Mehrere Inifiti-Baureihen, unter anderem der Q50, müssen in die Werkstatt.(Foto:  Michel)
Mehrere Inifiti-Baureihen, unter anderem der Q50, müssen in die Werkstatt.
(Foto: Michel)

Die Nissan-Pressestelle hat in einer knappen Stellungnahme einen Rückruf für die Infiniti-Modelle Q50 und Q70 (jeweils Hybrid und 2.2D), sowie M30d, M35 Hybrid und M56 bestätigt. Bei den Fahrzeugen müsse die Kardanwelle ersetzt werden, hieß es. Mehr Details liefert die Fehlermeldung des Kraftfahrt-Bundesamts (KBA).
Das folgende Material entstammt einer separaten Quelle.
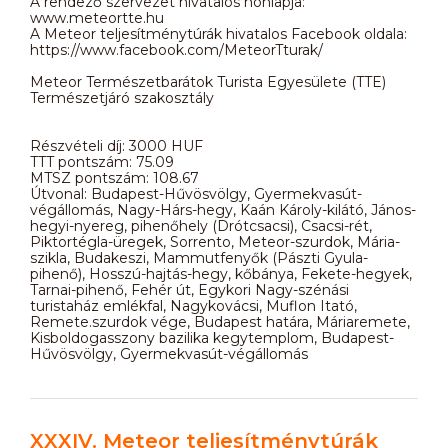
A rendező szervezet hivatalos honlapja:
www.meteortte.hu
A Meteor teljesítménytúrák hivatalos Facebook oldala:
https://www.facebook.com/MeteorTturak/
Meteor Természetbarátok Turista Egyesülete (TTE)
Természetjáró szakosztály
Részvételi díj: 3000 HUF
TTT pontszám: 75.09
MTSZ pontszám: 108.67
Útvonal: Budapest-Hűvösvölgy, Gyermekvasút-
végállomás, Nagy-Hárs-hegy, Kaán Károly-kilátó, János-
hegyi-nyereg, pihenőhely (Drótcsacsi), Csacsi-rét,
Piktortégla-üregek, Sorrento, Meteor-szurdok, Mária-
szikla, Budakeszi, Mammutfenyők (Pászti Gyula-
pihenő), Hosszú-hajtás-hegy, kőbánya, Fekete-hegyek,
Tarnai-pihenő, Fehér út, Egykori Nagy-szénási
turistaház emlékfal, Nagykovácsi, Muflon Itató,
Remete.szurdok vége, Budapest határa, Máriaremete,
Kisboldogasszony bazilika kegytemplom, Budapest-
Hűvösvölgy, Gyermekvasút-végállomás
XXXIV. Meteor teljesítménytúrák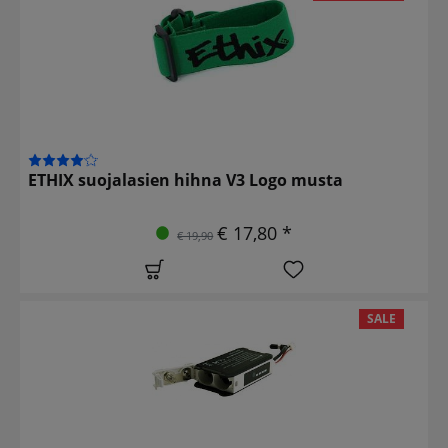
ETHIX suojalasien hihna V3 Logo musta
€ 17,80 *
€ 19,90
SALE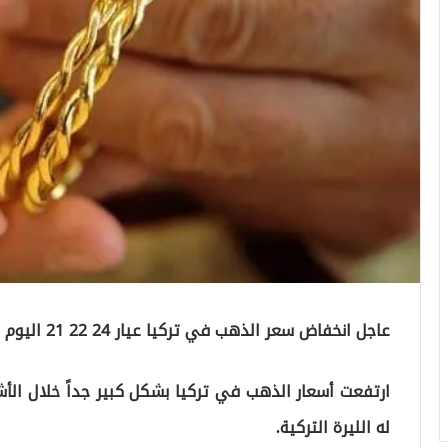
عاجل انخفاض سعر الذهب في تركيا عيار 24 22 21 اليوم الاربعاء 30/6/2021
ارتفعت أسعار الذهب في تركيا بشكل كبير جداً خلال الأش
له الليرة التركية.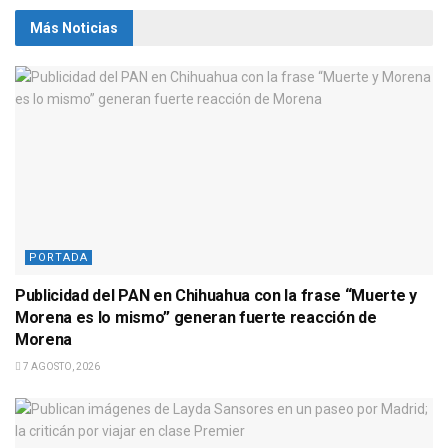
Más Noticias
PORTADA
Publicidad del PAN en Chihuahua con la frase “Muerte y
Morena es lo mismo” generan fuerte reacción de
Morena
7 AGOSTO, 2026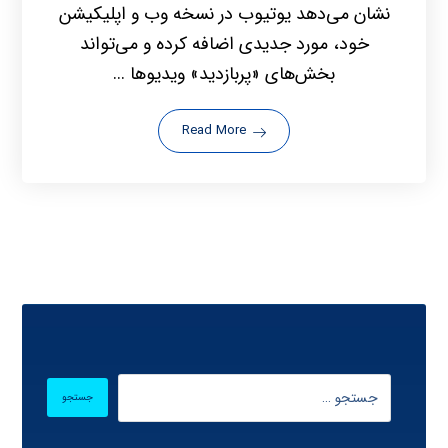
نشان می‌دهد یوتیوب در نسخه وب و اپلیکیشن
خود، مورد جدیدی اضافه کرده و می‌تواند
بخش‌های «پربازدید» ویدیوها ...
Read More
Demnach kann das bislang verbaute mangelhaft gefertigte Teil „Risse aufweisen, die zum Bruch und damit einhergehend zu einem Antriebsverlust führen können“.

Die US-Verkehrssicherheitsbehörde nennt zusätzlich noch die Gefahr einer ungewollten Bewegung des Fahrzeugs, wenn das havarierte Fahrzeug mit der Automatik in Parkposition abgestellt wird, ohne die Handbremse anzuziehen.

Der Warnhinweis gilt dem KBA zufolge für knapp 13.000 Einheiten der Baujahre 2009 bis 2022. Ein Großteil der 1.840 hierzulande betroffenen Exemplare dürfte aber bis einschließlich 2019 gebaut worden sein, da die Marke hierzulande nur bis Anfang 2020 offiziell angeboten wurde.

Der Rückruf der Baureihen V37 und Y51 mit Heckantrieb findet unter den beiden internen Kennungen „R24A5“ und „R24A7“ statt. Die Reparatur soll nach unseren Informationen etwa eine Stunde dauern.